- **Task to complete**
Pull out the text lines of every row below and reproduce them character for character, leaving out the pictures.

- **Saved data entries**
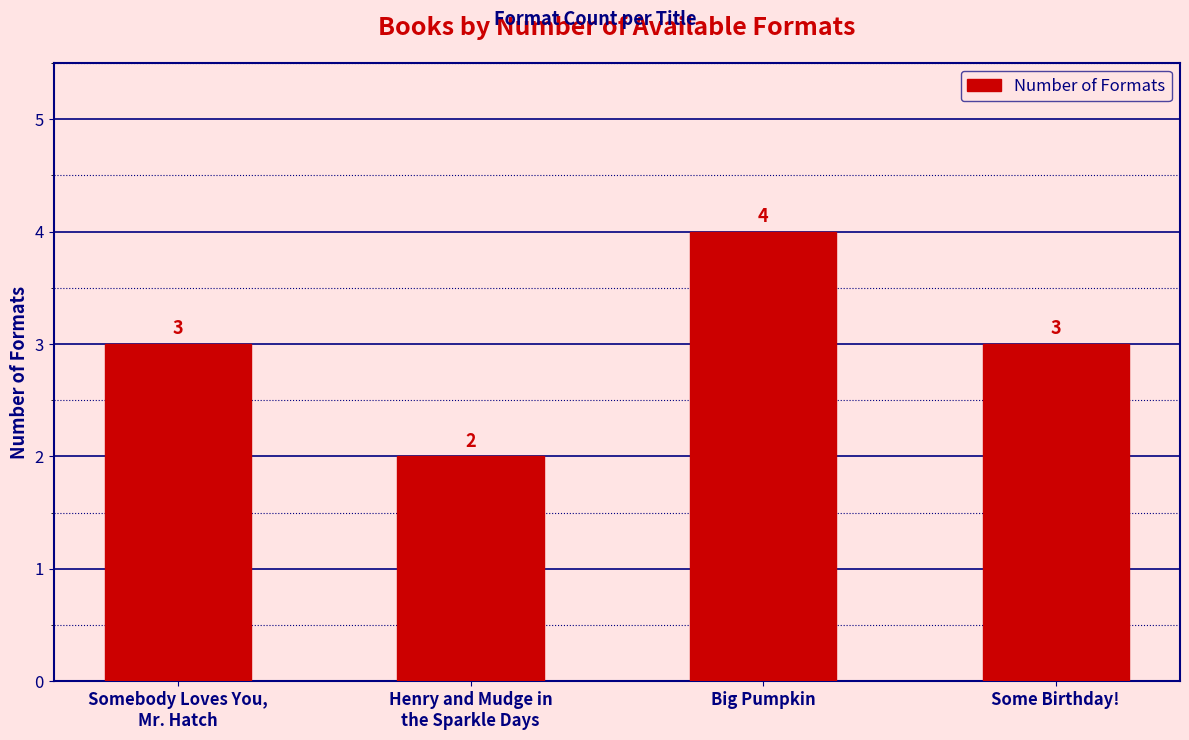

What value does the data have at Big Pumpkin?

4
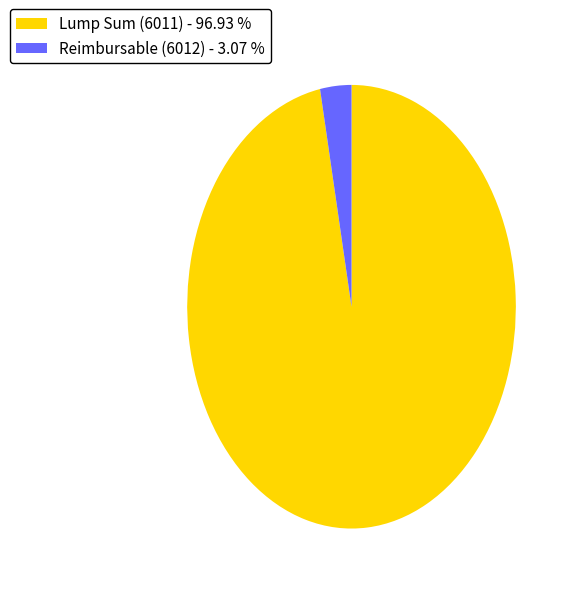

How many segments does this pie chart have?

2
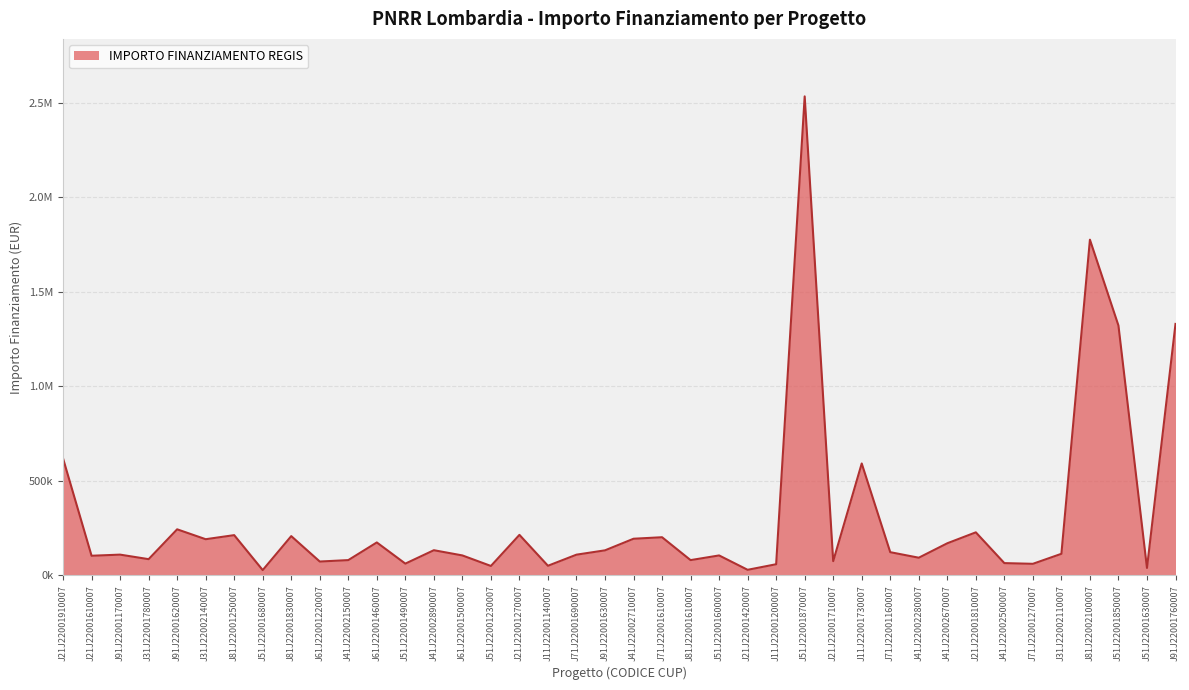

Is this an area chart (filled region under the line)?

Yes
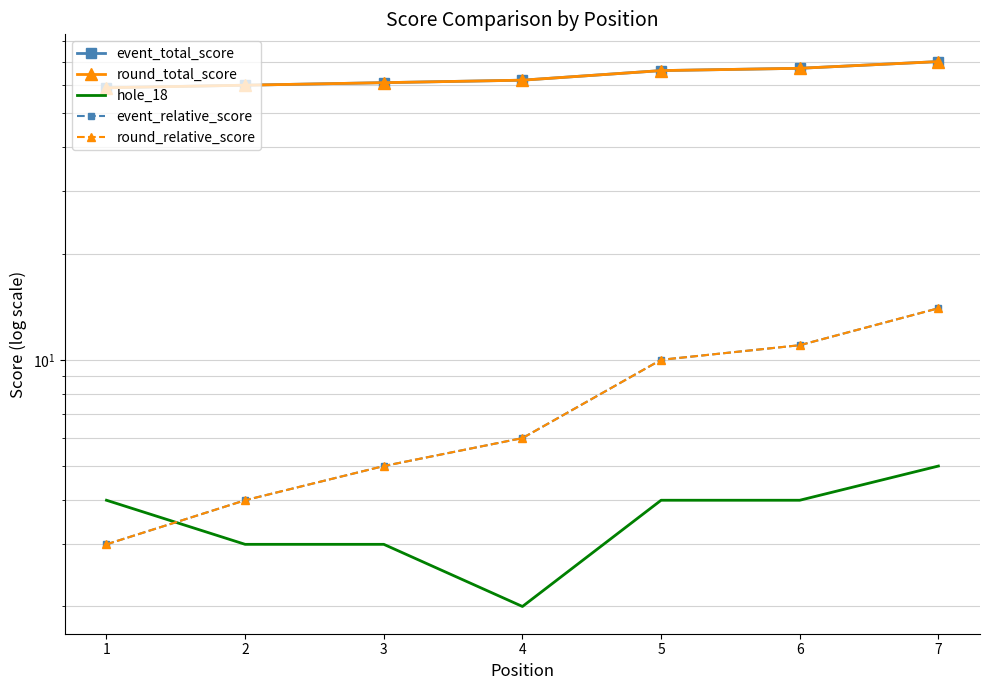

How many lines are shown in the chart?

5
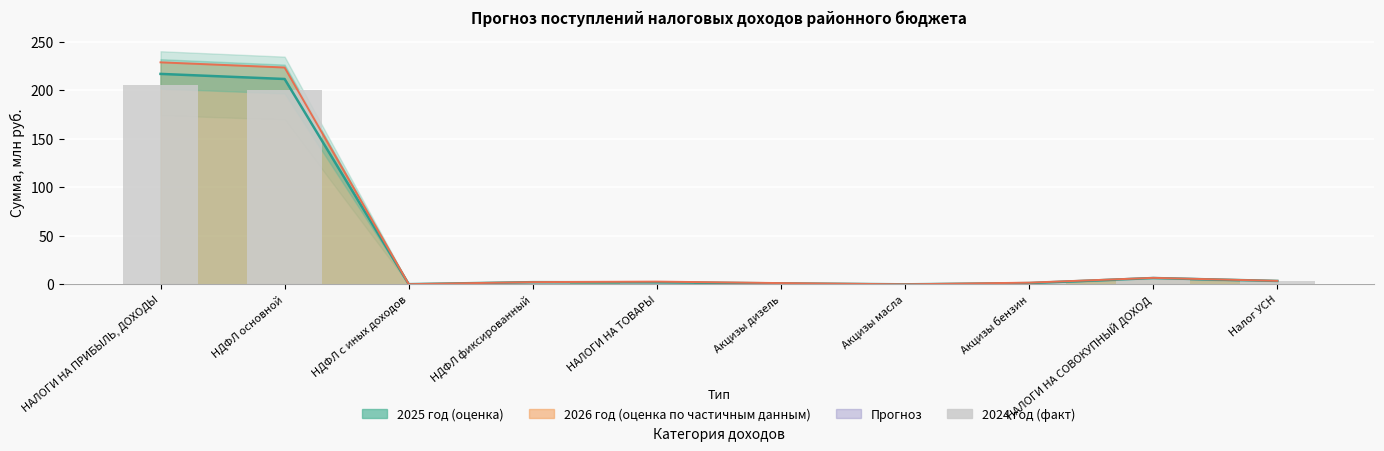

Rank the categories by value from highest to lowest.

НАЛОГИ НА ПРИБЫЛЬ, ДОХОДЫ, НДФЛ основной, НАЛОГИ НА СОВОКУПНЫЙ ДОХОД, Налог УСН, НДФЛ фиксированный, НАЛОГИ НА ТОВАРЫ, Акцизы бензин, Акцизы дизель, НДФЛ с иных доходов, Акцизы масла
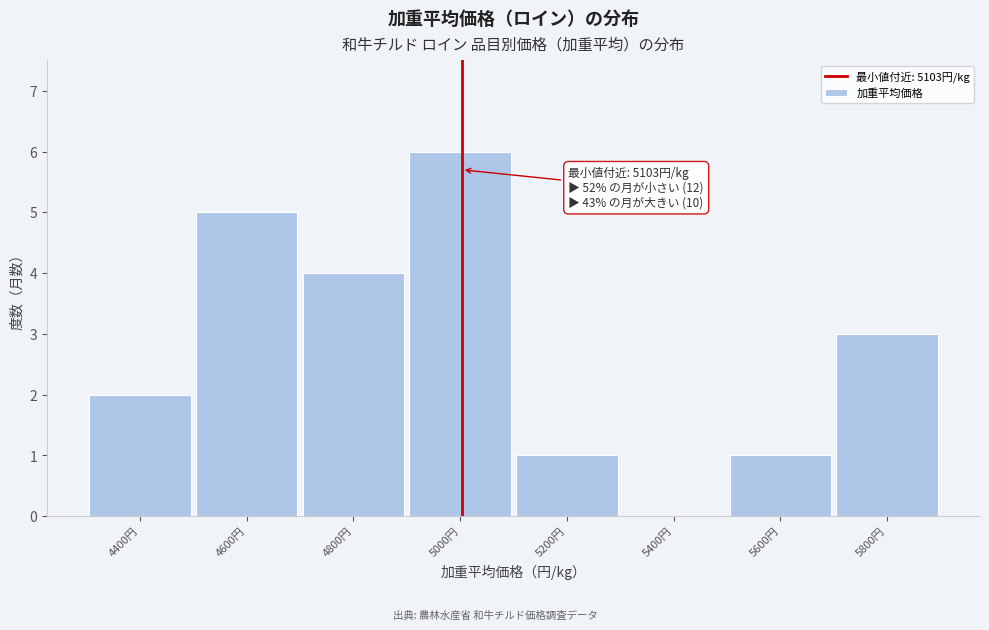

Reading left to right, what are all the values shown in this chart?

4400円=2	4600円=5	4800円=4	5000円=6	5200円=1	5400円=0	5600円=1	5800円=3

- **Written solution**
What value does the data have at Big Pumpkin?

4

How many segments does this pie chart have?

2

Is this an area chart (filled region under the line)?

Yes

How many lines are shown in the chart?

5

Rank the categories by value from highest to lowest.

НАЛОГИ НА ПРИБЫЛЬ, ДОХОДЫ, НДФЛ основной, НАЛОГИ НА СОВОКУПНЫЙ ДОХОД, Налог УСН, НДФЛ фиксированный, НАЛОГИ НА ТОВАРЫ, Акцизы бензин, Акцизы дизель, НДФЛ с иных доходов, Акцизы масла

Reading left to right, what are all the values shown in this chart?

4400円=2	4600円=5	4800円=4	5000円=6	5200円=1	5400円=0	5600円=1	5800円=3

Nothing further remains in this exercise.